Assignment ->
Drop every picture, then transcribe the remaining data exactly.

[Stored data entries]

——

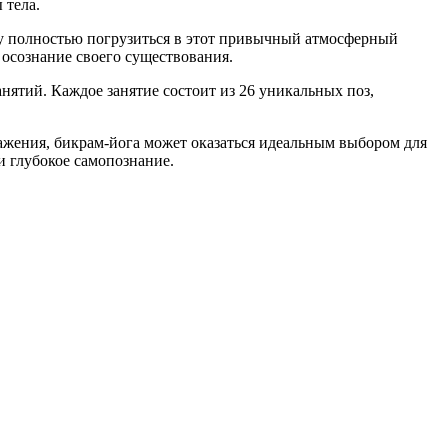
 тела.
лу полностью погрузиться в этот привычный атмосферный
осознание своего существования.
нятий. Каждое занятие состоит из 26 уникальных поз,
ажения, бикрам-йога может оказаться идеальным выбором для
и глубокое самопознание.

——

Your solution ->
 тела.
лу полностью погрузиться в этот привычный атмосферный
осознание своего существования.
нятий. Каждое занятие состоит из 26 уникальных поз,
ажения, бикрам-йога может оказаться идеальным выбором для
и глубокое самопознание.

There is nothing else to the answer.